John Grisham the Sociologist
EDITORIAL, 11 Jan 2010
#96 | Johan Galtung
In front of me are about half of Grisham’s 22 books, each about 450 pp, brick sized bestsellers, fed to passengers boarding airports all over the world. Thus, exiting from Delhi recently no book by or about Gandhi was in sight (business manuals, yes), but Grisham. So I am negative, maybe envious (oh yes, some?).
Not at all. I am a fan. That he is a superb storyteller of books in command of the reader–meals, sleep, anything–is part of the deal if you submit to one. Submit, and enjoy.
But there is more to it. As they used to say about a Norwegian-American, Torstein Veblen: if he did not write so well and was so entertaining, he would have come through as a major economist. But his style was not tight-lipped and constipated. Nor indeed was-is Gore Vidal of whom they say that if he did not–and so on–he would have been recognized as one of the best historians of those more or less United States; not of, but in America. So I add for Grisham that if he did not–and so on–he would be recognized as a leading sociologist of those same USA.
Thanks God, inshallah, ojala: they all wrote and write the way they did. Grisham presents sociology in a liquid form that flows more easily than the less digestable professional stuff.
To justify this some content of some books must be shared, but before that some reflections on the subject matter, lo social, the “social thing” to paraphrase Durkheim into recent American. The subject matter is not individuals, that is for psychology. Nor is it how individuals relate, that is for social psychology. Nor is it just the actor, the role, the social mask of the individual, like a judge, a senator. But that comes close. The subject matter is actors interacting. It is relational, structural. Nets, not knots (Panikkar).
That takes care of an objection to Grisham: he never digs deeply into the personality of his numerous dramatis personae. He is not a Philip Roth, his compatriot, who does exactly that, wonderfully, and probably will earn a Nobel Prize in literature. Like the peace prize also very Western. The West is about the rise and depth and fall of the individual, the prize is for deep psychology. Maybe a reason why Ibsen did not get one, maybe he revealed more about the logic of the interplay in bourgeois society than about the depth of his many personalities?
Grisham presents us with social types and their interplay, and, deliberate or not, that is where his genius is located. They come alive as persons, but the X-ray photo is not of any one of them but of their interplay, in conflict and cooperation.

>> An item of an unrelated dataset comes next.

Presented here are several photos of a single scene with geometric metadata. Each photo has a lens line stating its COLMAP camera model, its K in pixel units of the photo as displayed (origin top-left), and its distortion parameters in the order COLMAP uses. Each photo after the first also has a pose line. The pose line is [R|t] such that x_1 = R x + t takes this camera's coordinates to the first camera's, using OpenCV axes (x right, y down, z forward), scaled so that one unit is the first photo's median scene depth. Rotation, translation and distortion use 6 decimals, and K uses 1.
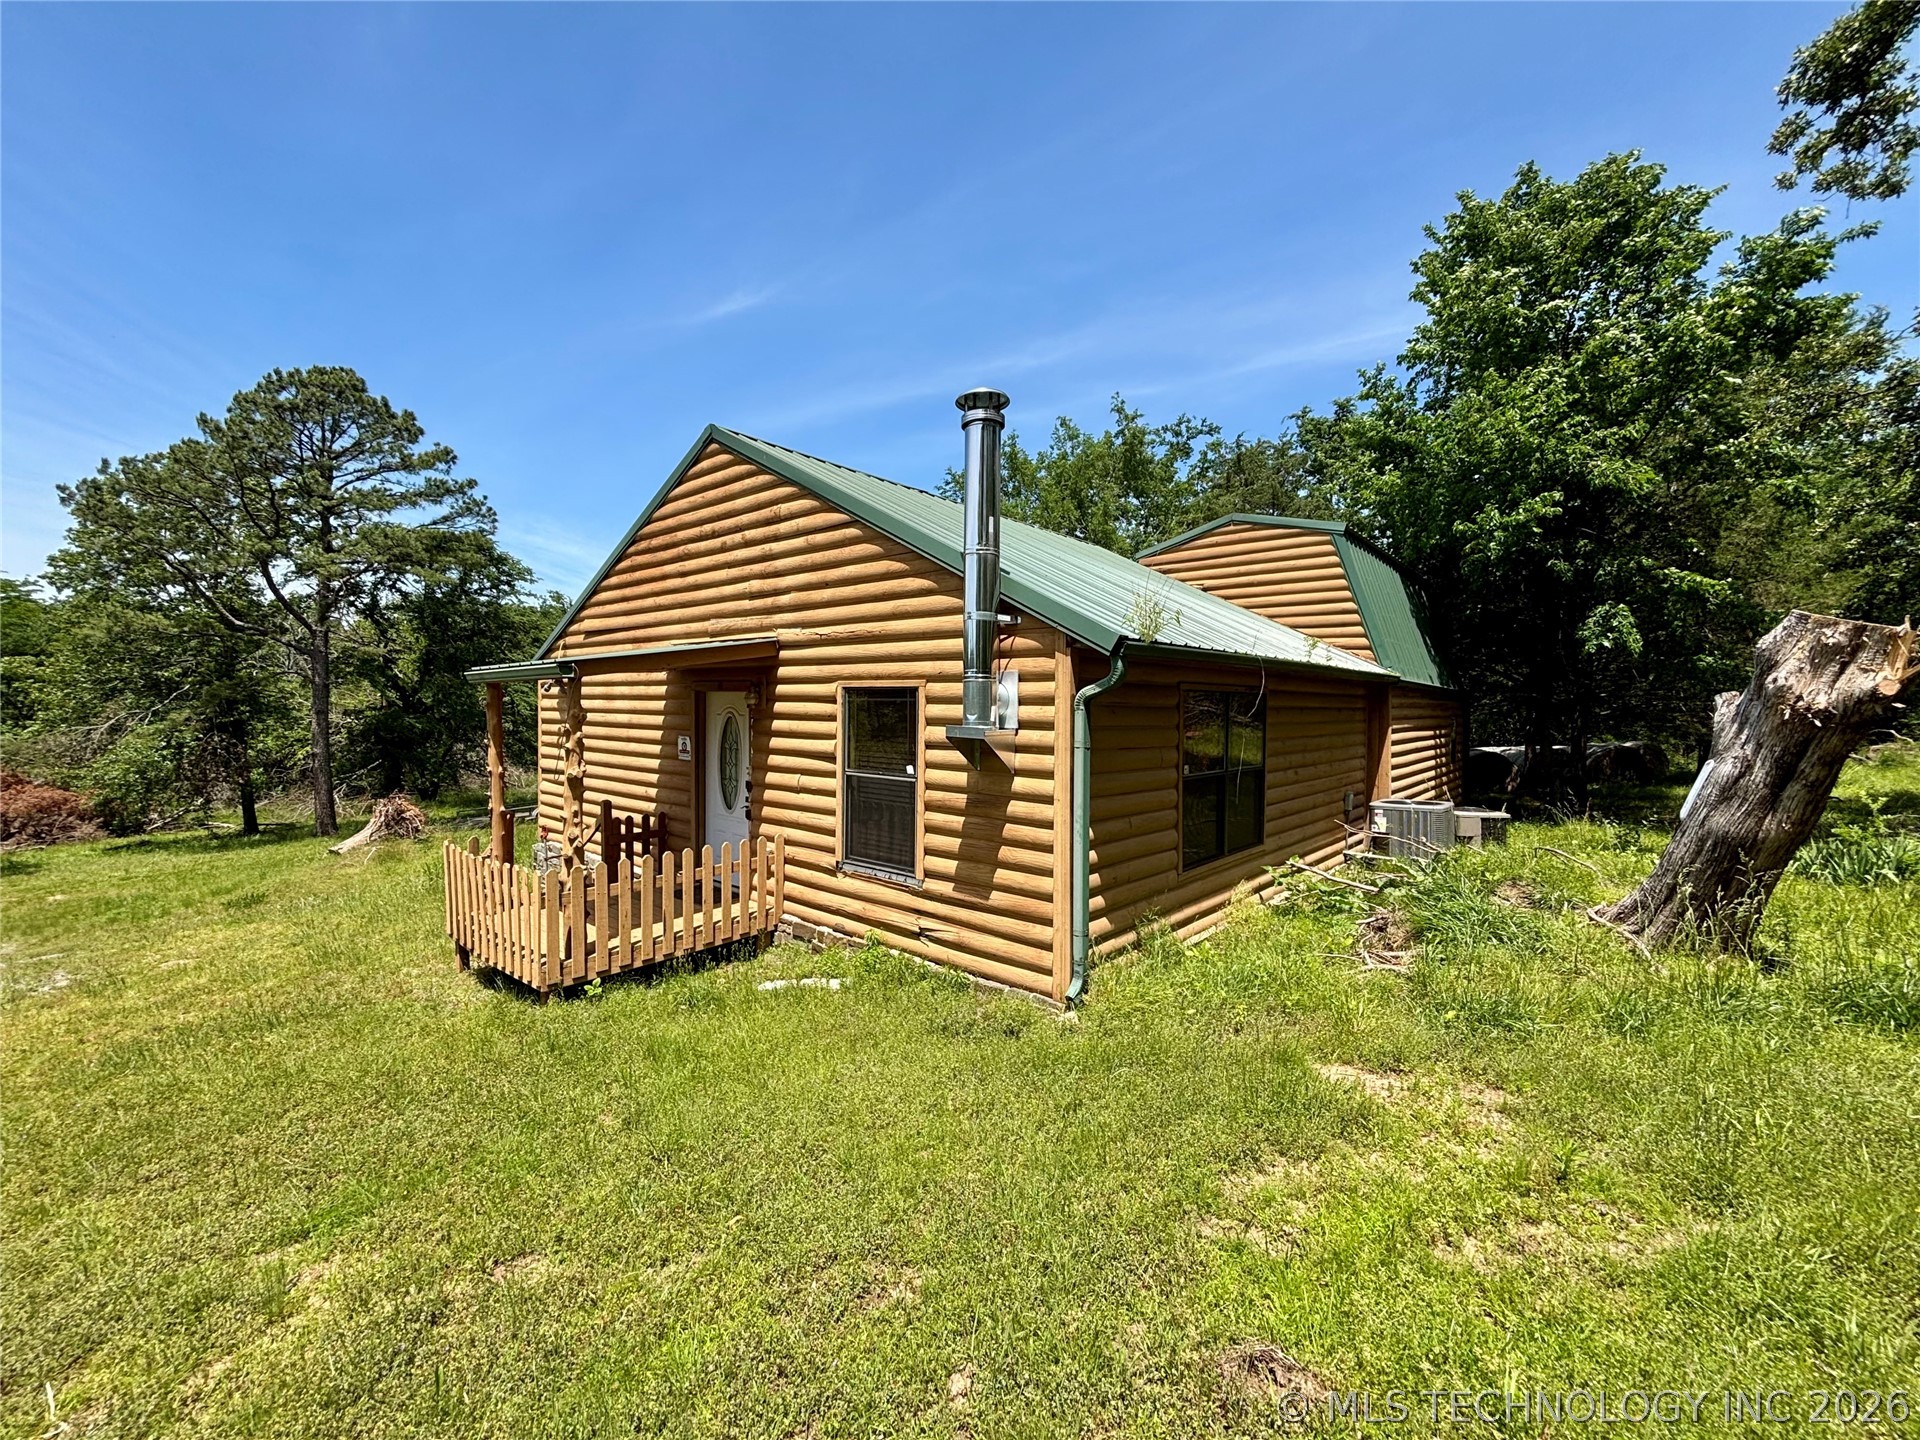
lens RADIAL K [[776.3, 0, 948.3], [0, 776.3, 717.8], [0, 0, 1]] dist [0.002202, 0.000284]
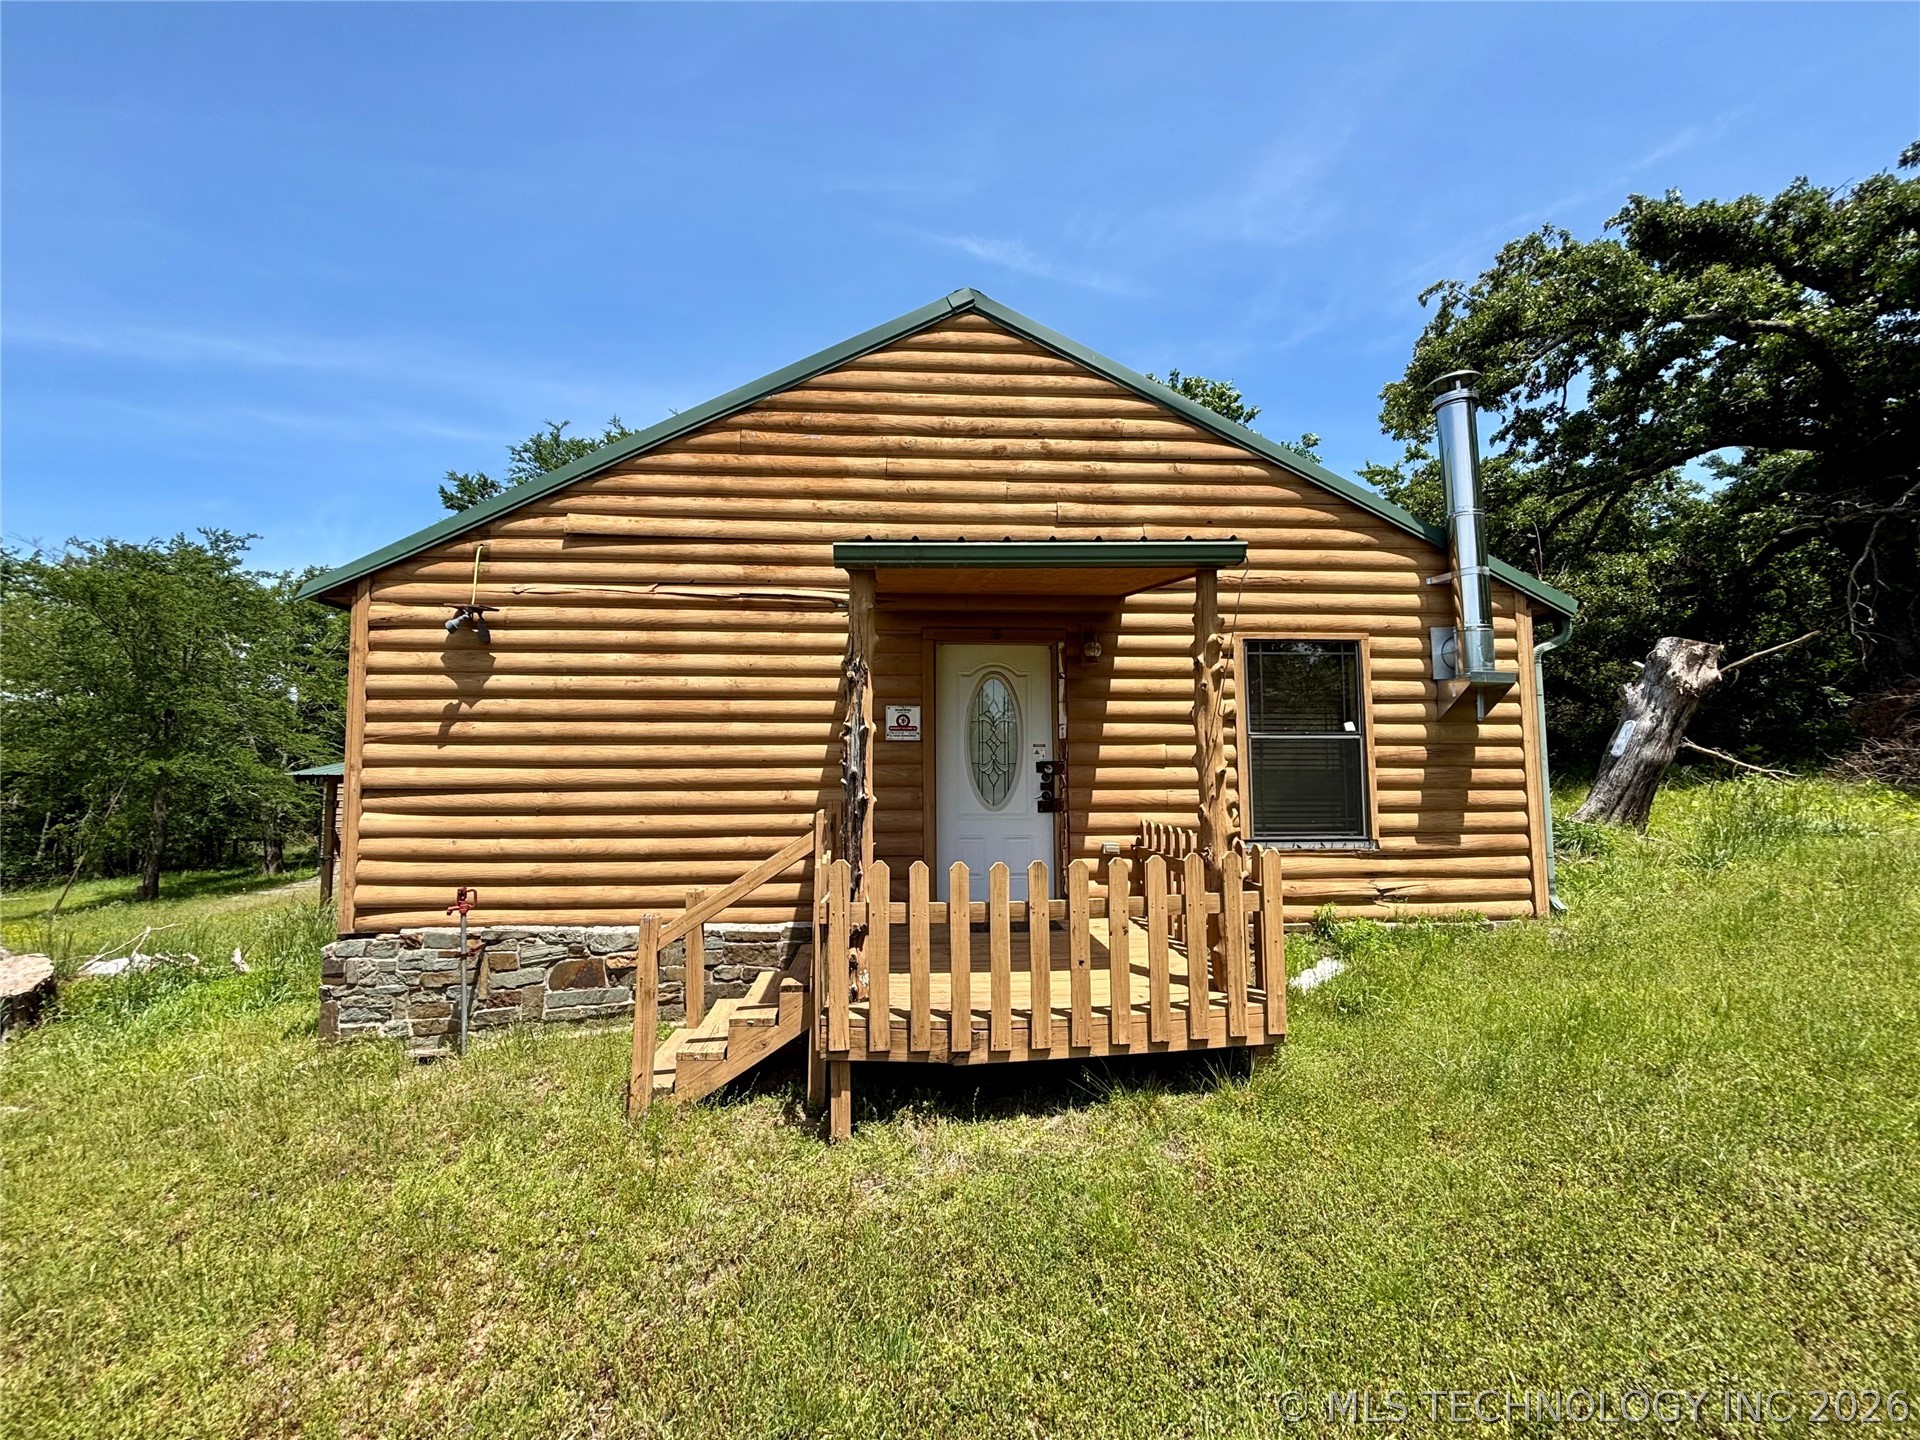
lens RADIAL K [[752.5, 0, 964.5], [0, 752.5, 713.4], [0, 0, 1]] dist [0.001758, 0.000143]
pose [[0.718880, 0.040211, 0.693970, -1.052498], [0.020871, 0.996627, -0.079369, 0.116804], [-0.694821, 0.071541, 0.715616, 0.676600]]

Grisham is a lawyer by training, and Law, or the lack thereof rather, is the axis around which the books revolve. A well chosen theme to make US society with its heavy overload of lawyers, including in Congress, more transparent. And they play their games with the whole USA as a pawn, so his books bring in the total system with an astounding amount of detail giving a rich context to anyone, an FBI agent, CIA director, business tycoon, pilot, taxi driver, farmer, housewife, waitress, anyone. No nook or corner of that vast structure escapes Grisham’s pen.
The basic theme is the use of the system for personal gain, be that money, power, sex, in any combination. Including operating an ingenious scheme from the inside of a prison (The Brethren), writing fake propositions to gays in search of some love in order to extort money to keep silent when they take the bait. Only possible when a cooperating lawyer on the outside has visiting rights to the delinquent judges doing time on the inside. Unlikely? Fiction, well written, nothing more?
Well, read his one non-fiction book of justice gone very wrong, about “murder and injustice in a small town”, The Innocent Man, and ask yourself, how does this true story differ from the others? And that is exactly why Grisham’s writings come through to the reader; it just as well could have been true. His fiction today could become non-fiction tomorrow.
As many point out, Grisham sets the stage for a struggle between Good and Evil. Evil squeezes or breaks through some holes in the system, or cracks them open; Good protects, heals and plugs the holes. There is the theme of the One against the Many. But then isn’t this also a part of the American Tragedy? The whistleblower? The Dogooder? No reason why Grisham should not use his skills to include these roles in the repertory of a deeply dualist society, so manichean in identifying Good and Evil that it becomes a self-fulfilling prophecy with many ways of enacting Armageddon, The Final Battle, The Final Court Case?
However, as the deftly crafted books roll off his assembly line I feel a certain pessimism creeping into his authorship. Good tended to overcome Evil in the earlier books. The system showed its self-healing capacity. More recently, however, Evil, the crooks, tend to get off the hook with impunity. The inside brethren enjoy the fruits of extortion upon release, sacrificing the helpful lawyer on the outside. The Associate in the book of that title–blackmailed by the FBI to do an inside spy job for them in the world’s biggest law firm (a terrible work place) about two competing arms manufacturers–gets off unscathed. But so does the FBI, leaving no trail behind.
There will be more books. A fan’s wish: take your scanning device to the USA outside the USA, John, to Afghanistan, Iraq. To the lawyers, there and in DC. Few can do a better job.